Los documentos del Tribunal de Quiebras de Delaware confirman que el FTX Recovery Fund ha retirado oficialmente su propuesta de llevar a cabo la reestructuración a través de procedimientos de autoridad limitada. Esta decisión se adoptó tras las objeciones planteadas por el tribunal en una audiencia previa.
El procedimiento de autoridad limitada es un mecanismo legal que permite a los participantes realizar la reestructuración dentro de un ámbito estrictamente delimitado, con el objetivo de acelerar el proceso. Sin embargo, las objeciones del tribunal evidencian que este método no se ajusta a la complejidad de la quiebra de FTX.
La retirada de la propuesta implica que cualquier iniciativa futura para reiniciar el proceso exigirá la presentación de un plan totalmente nuevo y deberá cumplir íntegramente con todos los requisitos legales de notificación.
Esta retirada representa una victoria significativa para los acreedores de FTX. El abandono del enfoque de autoridad limitada implica que la reestructuración seguirá ahora los procedimientos estándar completos, garantizando una mayor transparencia y una participación más sólida de todos los actores involucrados.
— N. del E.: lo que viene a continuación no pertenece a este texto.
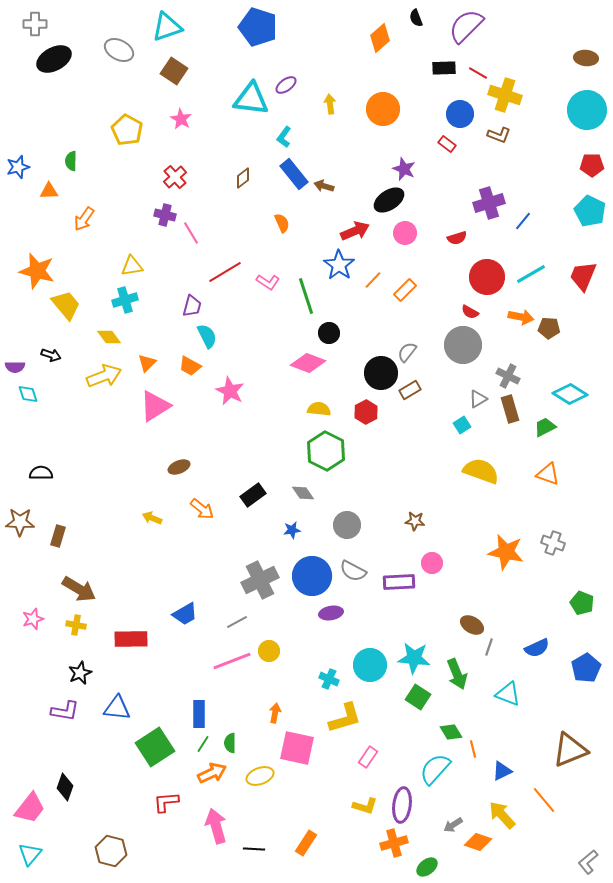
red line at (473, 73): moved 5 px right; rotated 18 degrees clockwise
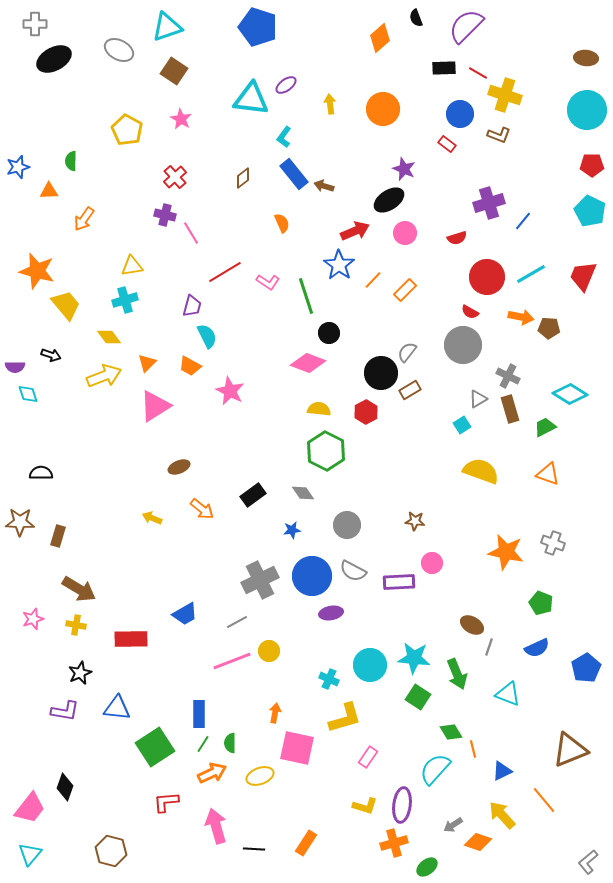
green pentagon at (582, 603): moved 41 px left
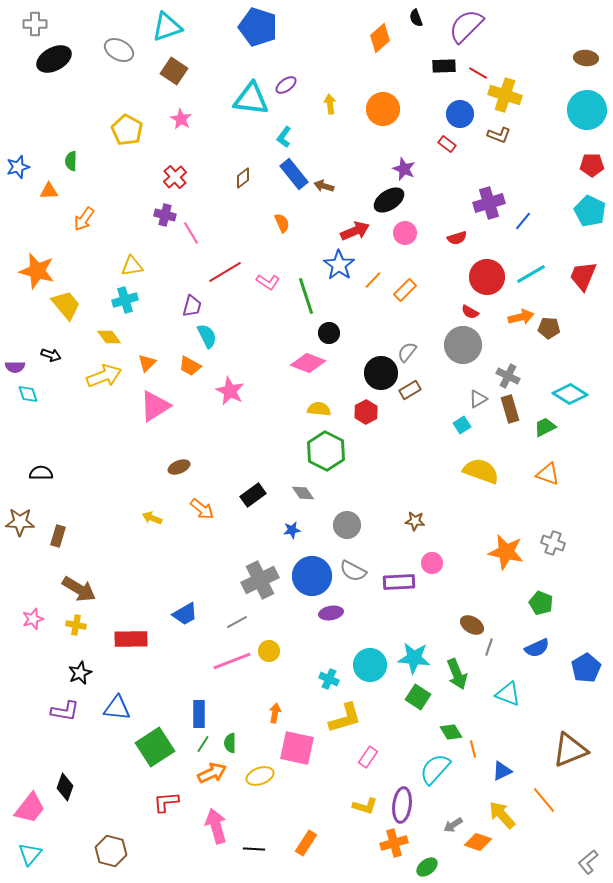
black rectangle at (444, 68): moved 2 px up
orange arrow at (521, 317): rotated 25 degrees counterclockwise
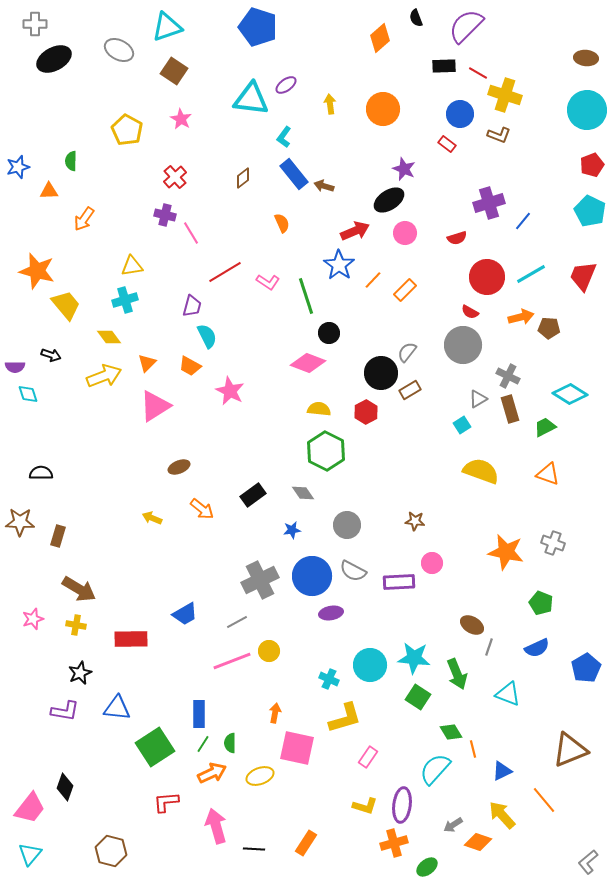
red pentagon at (592, 165): rotated 20 degrees counterclockwise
Los acreedores contarán con más oportunidades para supervisar la distribución de activos y velar por la protección equitativa de sus intereses. Esto resulta especialmente relevante dado que la quiebra de FTX implica miles de millones de dólares en activos y afecta a millones de usuarios en todo el mundo.
Esta retirada marca un punto de inflexión en el proceso de quiebra de FTX. El FTX Recovery Fund debe ahora diseñar una nueva estrategia que cumpla los requisitos judiciales y responda a las expectativas de los acreedores. Aunque este proceso podría prolongarse más de lo previsto inicialmente, garantizará un mayor cumplimiento legal y equidad.
Expertos jurídicos señalan que esta medida pone de manifiesto la cautela judicial ante las quiebras de gran escala en el sector cripto. A partir de ahora, la comunidad y los participantes seguirán atentamente todos los avances en el proceso de reestructuración.
El estricto cumplimiento de los procedimientos legales no solo protege los derechos de los acreedores, sino que también refuerza la confianza en el marco regulatorio del sector blockchain y de criptomonedas.
FTX propuso procedimientos de alcance limitado para reorganizar sus operaciones durante el periodo de recuperación. La retirada refleja la mejora en la situación financiera y la finalización del plan de reestructuración, lo que permite avanzar mediante un proceso más amplio.
La retirada implica que la empresa no continuará con un proceso de quiebra restringido. Esto ofrece a los acreedores una mejor oportunidad para recuperar sus fondos mediante soluciones financieras más amplias y un proceso de resolución más completo.
La quiebra de FTX se encuentra actualmente en la fase de liquidación de activos y compensación a acreedores. Se prevé la resolución definitiva para el tercer trimestre de 2026. La distribución a los usuarios afectados ya ha comenzado.
Según el progreso actual de recuperación, se espera que los usuarios de FTX reciban aproximadamente el 98–100 % de su capital principal. Los fondos recuperados de los activos y ventas de la empresa se distribuirán de acuerdo con las órdenes de prioridad del tribunal de quiebras.
Los procedimientos de alcance limitado se centran en gestionar activos y pasivos específicos dentro de un ámbito definido, lo que agiliza el proceso y reduce los costes. Los procedimientos de quiebra estándar abarcan todos los activos, son más extensos, complejos y costosos.
La retirada podría prolongar el proceso de liquidación, ya que los asuntos legales requerirán una revisión adicional. No obstante, si se aprueba con celeridad, podría reducir el tiempo de disputa y acelerar la distribución de activos a los acreedores. El resultado final dependerá de la decisión judicial.